Retinitis - التهاب الشبكية

An eye disease that threatens vision by damaging the retina - the light-sensing tissue at the back of your eye

Sclera - البياض او الصلبة

The dense fibrous opaque white outer coat enclosing the eyeball except the part covered by the cornea

Tear film - الفيلم الدمعي طبقة الدمع امام القرنية

A liquid consisting of lipids, water, and mucin that coats the outer surface of the eye, lubricating it.

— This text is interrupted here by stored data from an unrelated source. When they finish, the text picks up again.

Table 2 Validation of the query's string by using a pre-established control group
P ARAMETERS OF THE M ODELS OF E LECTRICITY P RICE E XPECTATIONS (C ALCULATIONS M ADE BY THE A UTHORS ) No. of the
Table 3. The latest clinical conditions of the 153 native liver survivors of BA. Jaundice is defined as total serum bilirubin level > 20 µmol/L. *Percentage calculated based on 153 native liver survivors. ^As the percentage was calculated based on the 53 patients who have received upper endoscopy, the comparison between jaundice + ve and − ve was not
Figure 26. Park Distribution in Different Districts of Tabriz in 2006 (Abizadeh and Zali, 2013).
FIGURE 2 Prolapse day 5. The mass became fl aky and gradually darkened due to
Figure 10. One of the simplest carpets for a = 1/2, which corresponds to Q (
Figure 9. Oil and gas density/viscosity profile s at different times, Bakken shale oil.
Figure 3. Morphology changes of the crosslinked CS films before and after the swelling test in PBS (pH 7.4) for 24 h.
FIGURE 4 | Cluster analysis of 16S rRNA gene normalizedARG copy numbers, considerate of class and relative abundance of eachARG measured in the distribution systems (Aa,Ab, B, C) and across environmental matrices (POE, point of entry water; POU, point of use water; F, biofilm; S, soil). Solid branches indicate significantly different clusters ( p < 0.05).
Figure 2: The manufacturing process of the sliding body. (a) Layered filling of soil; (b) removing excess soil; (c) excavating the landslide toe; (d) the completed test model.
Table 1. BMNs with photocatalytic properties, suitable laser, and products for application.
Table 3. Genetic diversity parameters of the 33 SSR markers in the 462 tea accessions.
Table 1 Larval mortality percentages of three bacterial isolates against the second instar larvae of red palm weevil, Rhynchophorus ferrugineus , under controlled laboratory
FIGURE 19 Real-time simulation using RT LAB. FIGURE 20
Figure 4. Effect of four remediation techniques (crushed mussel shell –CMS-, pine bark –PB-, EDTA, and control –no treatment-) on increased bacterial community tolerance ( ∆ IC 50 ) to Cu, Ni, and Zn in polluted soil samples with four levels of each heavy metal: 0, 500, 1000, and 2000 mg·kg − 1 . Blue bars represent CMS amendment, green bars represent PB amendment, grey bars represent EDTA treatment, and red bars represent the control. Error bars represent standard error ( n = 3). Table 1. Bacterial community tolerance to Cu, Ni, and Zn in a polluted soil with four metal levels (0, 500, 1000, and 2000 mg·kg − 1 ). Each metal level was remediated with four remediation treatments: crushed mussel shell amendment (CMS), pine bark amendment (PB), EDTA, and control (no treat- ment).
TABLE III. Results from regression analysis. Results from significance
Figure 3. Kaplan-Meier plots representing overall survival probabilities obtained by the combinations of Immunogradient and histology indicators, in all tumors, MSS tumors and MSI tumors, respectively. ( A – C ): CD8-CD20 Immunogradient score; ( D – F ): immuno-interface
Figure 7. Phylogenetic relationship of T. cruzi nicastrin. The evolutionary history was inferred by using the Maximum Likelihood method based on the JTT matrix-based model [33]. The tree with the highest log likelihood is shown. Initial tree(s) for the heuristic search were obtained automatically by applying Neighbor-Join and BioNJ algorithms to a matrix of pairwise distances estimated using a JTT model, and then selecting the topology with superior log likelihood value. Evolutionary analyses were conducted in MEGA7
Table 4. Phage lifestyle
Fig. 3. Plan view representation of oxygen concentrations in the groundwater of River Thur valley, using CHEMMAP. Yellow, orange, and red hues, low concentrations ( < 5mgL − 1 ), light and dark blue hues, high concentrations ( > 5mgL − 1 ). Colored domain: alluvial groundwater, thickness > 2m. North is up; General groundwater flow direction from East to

The crystalline (eye) lens -
العدسة الكريستالية او عدسة العين

The crystalline lens is an avascular, transparent elliptic structure that helps in focusing light rays on the retina. The lens is located within the posterior chamber, behind the iris and in front of the vitreous. It is composed of fibers that come from epithelial (hormone-producing) cells.  In fact, the cytoplasm of these cells makes up the transparent substance of the lens. The lens is elastic so it can change its shape and power so the light from various distance can be focus on the retina and this function is called is accommodation. .

Trichiasis - شعرة العين

It is an inward turning of eyelashes which causes annoying irritation which is made worse by blinking. The causes may be idiopathic or scarring of the lid margin such as that caused by chronic blepharitis, herpes zoster ophthalmicus and trachoma. Treatment: Epilation with forceps, Electrolysis and Cryotherapy.

Uveal tissue - الغشاء العنابي

It is the middle layer or the vascular pigmented layer and is also called uvea. It consists of the Choroid (the posterior uvea), the Ciliary body and the Iris the (anterior uvea).

Visual Acuity- حدة الابصار

It refers to the ability of the visual system ability to resolve fine details. Visual acuity test is the most common and the most important clinical measurement of visual function and measures the smallest symbol on chart that patient can identify at a specified distance.

Vitreous Humor- السائل الزجاج

It is a clear gel-like substance. The vitreous cavity occupies four fifths of the volume of the globe and is founded in the space behind the lens and in front of the retina at the back of the eye. The vitreous transmits and refracts light aiding in focusing the rays on the retina.